Nas próximas páginas abordaremos a questão propriamente das campahas eleitorais, suas estruturas, dinâmica e demandas necessárias para que o resultado seja satisfatório. No entanto, uma coisa é certa: toda candidatura representa um “pacote” e muitos candidatos não estão interessados em rechear seus pacotes com doadores considerados inadequados para a sociedade, nem tampouco o eleitor aceitaria um pacote, ainda que muito bem embrulhado, cujo conteúdo possa ferir seus ideais, costumes ou preceitos morais.

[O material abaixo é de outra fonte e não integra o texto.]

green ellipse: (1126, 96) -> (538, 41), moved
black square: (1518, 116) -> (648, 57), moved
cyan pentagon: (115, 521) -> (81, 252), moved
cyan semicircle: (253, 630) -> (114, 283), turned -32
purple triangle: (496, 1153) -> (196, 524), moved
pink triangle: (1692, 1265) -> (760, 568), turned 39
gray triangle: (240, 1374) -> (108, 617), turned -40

Dessa forma, é comum, dentro do cálculo político-eleitoral os comandos de campanha ou mesmo os próprios candidatos vetarem determinados nomes de doadores, ou seja, “aceitamos o seu dinheiro, mas negaremos publicamente qualquer relação com sua empresa”. Ainda que por um momento seja razoável imaginar que a recíproca seja verdadeira, muitas empresas encaram esse tipo de relação com bastante naturalidade, uma vez que seus interesses em determinadas votações são infinitamente mais importantes do que a divulgação que determinado político conta com seu apoio.

Empresas com imagem pública arranhada, fábricas poluidoras, indústrias de cigarros, bebidas ou mesmo grandes corporações com interesses bélicos são alvos freqüentes de ataques de membros do governo, ONG´s ou de cidadãos descontentes com seus ramos de atuação. Muitas vezes para determinados políticos vincular a sua imagem ao de empresas de pouca ou nenhuma reputação converte-se num golpe fatal para suas pretensões de chegada ao poder e, ao mesmo tempo, um saboroso prato para seus oponentes.

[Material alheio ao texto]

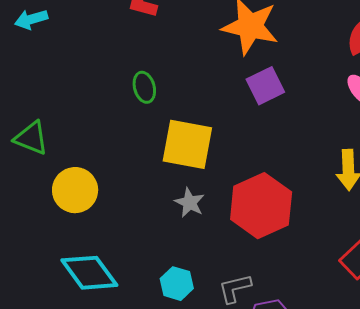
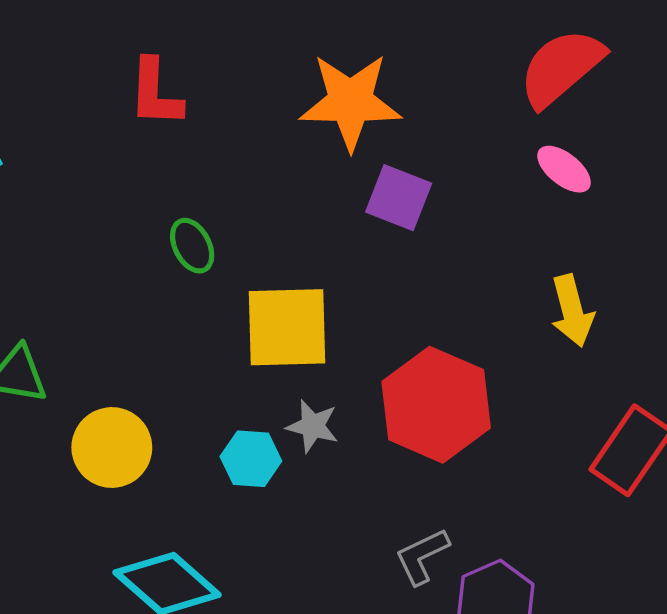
purple square: (265, 86) -> (399, 198), turned -30
cyan hexagon: (177, 284) -> (251, 459), moved

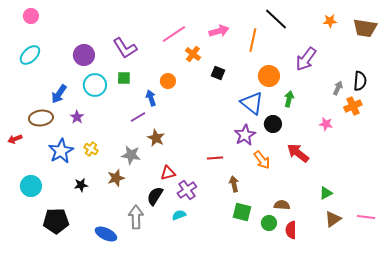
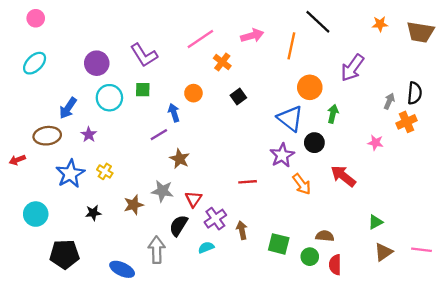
black square: (218, 73) -> (238, 97), moved, turned 32
gray star: (131, 155) -> (162, 191), moved
red triangle: (168, 173) -> (193, 199), turned -42
brown arrow: (234, 184) -> (242, 230), moved

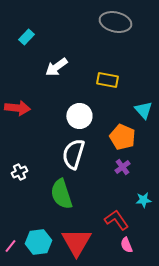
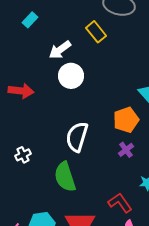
yellow rectangle: (107, 80) -> (96, 32), moved, turned 40
white circle: (79, 116) -> (71, 76), moved
orange pentagon: (122, 137) -> (126, 120), turned 30

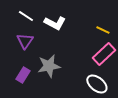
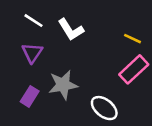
white L-shape: (55, 23) -> (71, 30), turned 30
white ellipse: (97, 84) -> (104, 108), moved

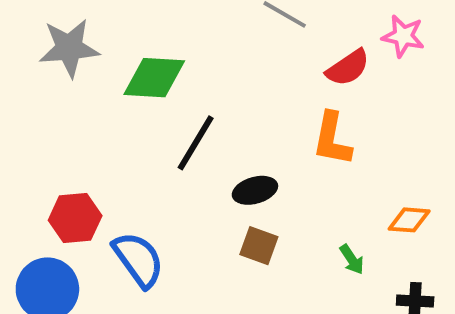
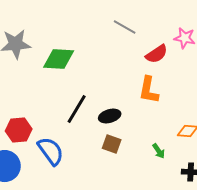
black line: (196, 143) -> (77, 109), moved

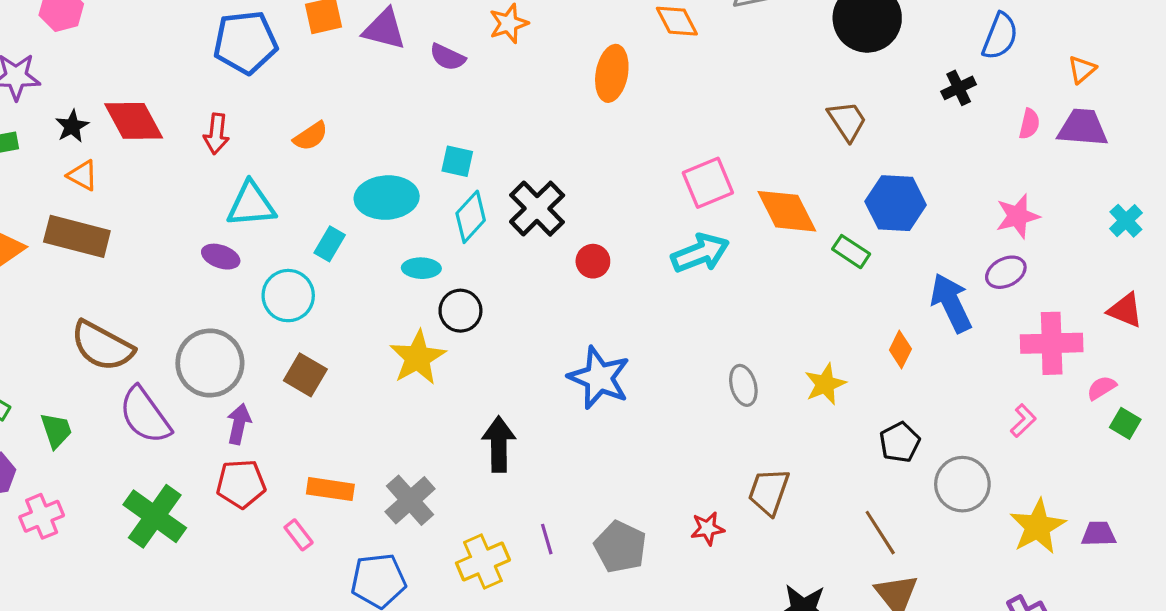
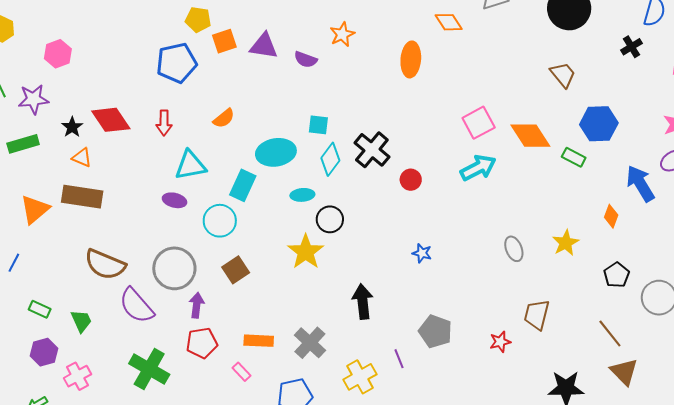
cyan rectangle: (330, 244) -> (243, 185), size x1.4
brown square: (305, 375) -> (236, 270), turned 32
blue star: (599, 378) -> (422, 253), size x0.5
gray pentagon: (620, 547) -> (435, 331), moved

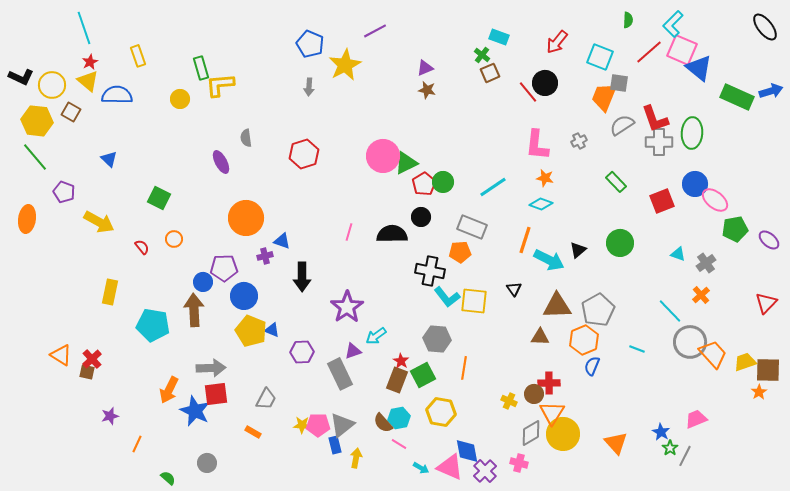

Por outro lado, o Caixa Dois também é utilizado para engendrar os mais complicados métodos de fraudes contra a Receita Federal, afim de “esquentar” dinheiro proveniente de operações ilegais nos mais variados ramos de atividade do crime. Neste quesito, vale lembrar que existem poucas provas e/ou casos da narrativa policial em que as autoridades conseguem detectar operações deste tipo, ainda que possamos encontrar na literatura, seja a policial, jornalística, política ou acadêmica (notadamente com os autores que estudam a questão da corrupção em sistemas eleitorais) indícios de práticas que vão desde a lavagem do dinheiro proveniente de operações vinculadas ao contrabando, roubo de cargas e narcotráfico, até o uso indevido de recursos públicos destinados a partidos políticos, desviados para os mais variados fins, estranhos àqueles que a Justiça Eleitoral determina.